### Task goal:
Go through the entries below and copy each line that holds the word "potted".

Indoor object tracking data
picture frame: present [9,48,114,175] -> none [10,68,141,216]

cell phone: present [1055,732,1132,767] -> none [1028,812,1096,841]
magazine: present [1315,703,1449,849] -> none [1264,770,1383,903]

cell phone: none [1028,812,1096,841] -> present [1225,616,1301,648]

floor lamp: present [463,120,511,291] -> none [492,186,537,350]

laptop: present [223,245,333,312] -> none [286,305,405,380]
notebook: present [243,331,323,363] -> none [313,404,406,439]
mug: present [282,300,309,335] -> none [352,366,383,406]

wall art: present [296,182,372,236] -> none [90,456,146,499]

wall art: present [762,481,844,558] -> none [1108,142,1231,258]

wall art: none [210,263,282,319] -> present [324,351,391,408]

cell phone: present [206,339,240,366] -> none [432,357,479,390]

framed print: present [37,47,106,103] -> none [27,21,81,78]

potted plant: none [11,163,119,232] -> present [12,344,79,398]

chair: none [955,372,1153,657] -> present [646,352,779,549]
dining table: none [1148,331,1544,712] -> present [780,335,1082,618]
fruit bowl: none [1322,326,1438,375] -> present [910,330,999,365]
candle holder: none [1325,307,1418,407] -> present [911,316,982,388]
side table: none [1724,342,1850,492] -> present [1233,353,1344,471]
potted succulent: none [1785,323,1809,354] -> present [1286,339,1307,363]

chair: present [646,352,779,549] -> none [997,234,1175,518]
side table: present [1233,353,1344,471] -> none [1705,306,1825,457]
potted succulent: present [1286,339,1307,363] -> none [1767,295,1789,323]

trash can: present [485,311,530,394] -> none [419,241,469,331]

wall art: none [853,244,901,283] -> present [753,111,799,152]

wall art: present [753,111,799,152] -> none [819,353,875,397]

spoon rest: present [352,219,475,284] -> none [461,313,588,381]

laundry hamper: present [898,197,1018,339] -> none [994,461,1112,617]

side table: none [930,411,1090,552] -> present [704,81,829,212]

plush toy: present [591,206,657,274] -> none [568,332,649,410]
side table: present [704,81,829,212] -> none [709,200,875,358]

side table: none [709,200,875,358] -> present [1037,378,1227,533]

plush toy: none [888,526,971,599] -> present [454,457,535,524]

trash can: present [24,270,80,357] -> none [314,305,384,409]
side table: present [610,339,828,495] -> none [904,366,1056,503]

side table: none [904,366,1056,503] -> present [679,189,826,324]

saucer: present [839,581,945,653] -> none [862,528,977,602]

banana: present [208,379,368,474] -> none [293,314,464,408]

### Written answer:
potted plant: none [11,163,119,232] -> present [12,344,79,398]
potted succulent: none [1785,323,1809,354] -> present [1286,339,1307,363]
potted succulent: present [1286,339,1307,363] -> none [1767,295,1789,323]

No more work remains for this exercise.